▶ YOUR OBJECTIVE
Would you print out all of the data exactly and keep the pictures out of it?

╭─ DATA

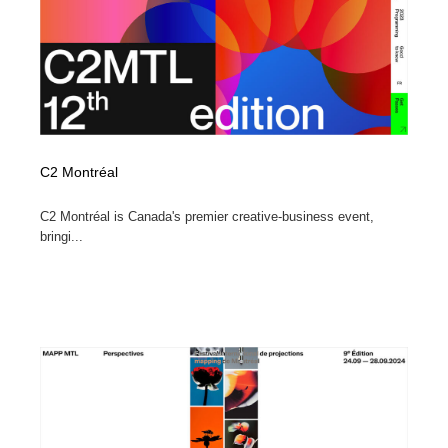
C2 Montréal
C2 Montréal is Canada's premier creative-business event,
bringi...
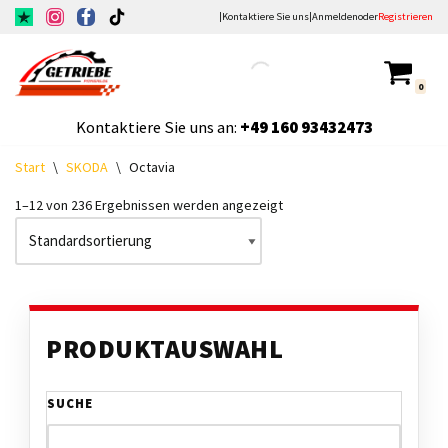
|
Kontaktiere Sie uns
|
Anmelden
oder
Registrieren
Zum
Inhalt
0
springen
Kontaktiere Sie uns an:
+49
160 93432473
Start
\
SKODA
\
Octavia
1–12 von 236 Ergebnissen werden angezeigt
PRODUKTAUSWAHL
SUCHE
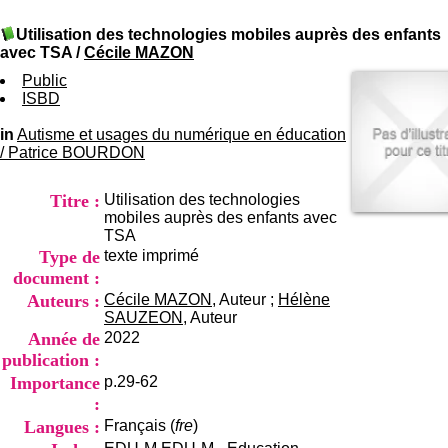
I
du CRA Rhône-Alpes
n
Centre Hospitalier le Vinatier
Utilisation des technologies mobiles auprès des enfants
f
bât 211
avec TSA
/
Cécile MAZON
o
95, Bd Pinel
r
Public
69678 Bron Cedex
m
ISBD
Horaires
a
Lundi au Vendredi
t
in
Autisme et usages du numérique en éducation
9h00-12h00 13h30-16h00
i
/
Patrice BOURDON
Contact
o
Tél:
+33(0)4 37 91 54 65
n
Fax:
+33(0)4 37 91 54 37
Titre :
Utilisation des technologies
e
Mail
mobiles auprès des enfants avec
t
TSA
d
Type de
texte imprimé
e
D
document :
o
Auteurs :
Cécile MAZON
, Auteur ;
Hélène
c
SAUZEON
, Auteur
u
Année de
2022
m
publication :
e
Importance
p.29-62
n
t
:
a
Langues :
Français (
fre
)
t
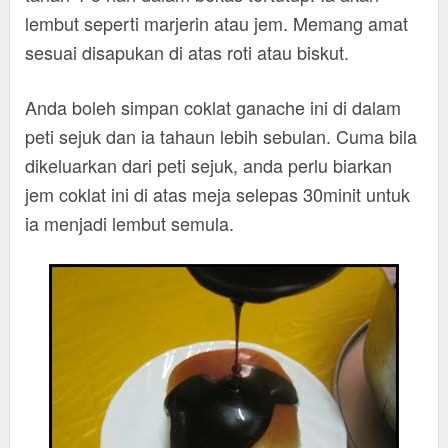
lembut seperti marjerin atau jem. Memang amat
sesuai disapukan di atas roti atau biskut.
Anda boleh simpan coklat ganache ini di dalam
peti sejuk dan ia tahaun lebih sebulan. Cuma bila
dikeluarkan dari peti sejuk, anda perlu biarkan
jem coklat ini di atas meja selepas 30minit untuk
ia menjadi lembut semula.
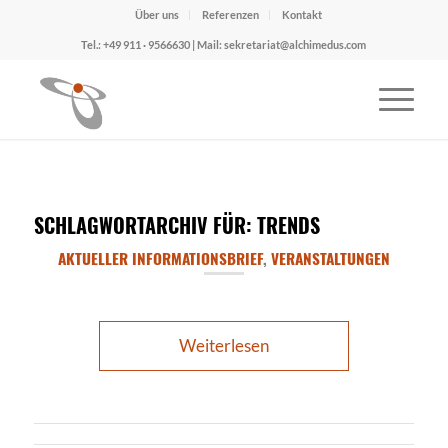
Über uns
Referenzen
Kontakt
Tel.: +49 911 · 9566630 | Mail: sekretariat@alchimedus.com
SCHLAGWORTARCHIV FÜR:
TRENDS
AKTUELLER INFORMATIONSBRIEF
,
VERANSTALTUNGEN
Weiterlesen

╰─

▶ EXPECTED ANSWER
C2 Montréal
C2 Montréal is Canada's premier creative-business event,
bringi...
|
Kontaktiere Sie uns
|
Anmelden
oder
Registrieren
Zum
Inhalt
0
springen
Kontaktiere Sie uns an:
+49
160 93432473
Start
\
SKODA
\
Octavia
1–12 von 236 Ergebnissen werden angezeigt
PRODUKTAUSWAHL
SUCHE
I
du CRA Rhône-Alpes
n
Centre Hospitalier le Vinatier
Utilisation des technologies mobiles auprès des enfants
f
bât 211
avec TSA
/
Cécile MAZON
o
95, Bd Pinel
r
Public
69678 Bron Cedex
m
ISBD
Horaires
a
Lundi au Vendredi
t
in
Autisme et usages du numérique en éducation
9h00-12h00 13h30-16h00
i
/
Patrice BOURDON
Contact
o
Tél:
+33(0)4 37 91 54 65
n
Fax:
+33(0)4 37 91 54 37
Titre :
Utilisation des technologies
e
Mail
mobiles auprès des enfants avec
t
TSA
d
Type de
texte imprimé
e
D
document :
o
Auteurs :
Cécile MAZON
, Auteur ;
Hélène
c
SAUZEON
, Auteur
u
Année de
2022
m
publication :
e
Importance
p.29-62
n
t
:
a
Langues :
Français (
fre
)
t
lembut seperti marjerin atau jem. Memang amat
sesuai disapukan di atas roti atau biskut.
Anda boleh simpan coklat ganache ini di dalam
peti sejuk dan ia tahaun lebih sebulan. Cuma bila
dikeluarkan dari peti sejuk, anda perlu biarkan
jem coklat ini di atas meja selepas 30minit untuk
ia menjadi lembut semula.
Über uns
Referenzen
Kontakt
Tel.: +49 911 · 9566630 | Mail: sekretariat@alchimedus.com
SCHLAGWORTARCHIV FÜR:
TRENDS
AKTUELLER INFORMATIONSBRIEF
,
VERANSTALTUNGEN
Weiterlesen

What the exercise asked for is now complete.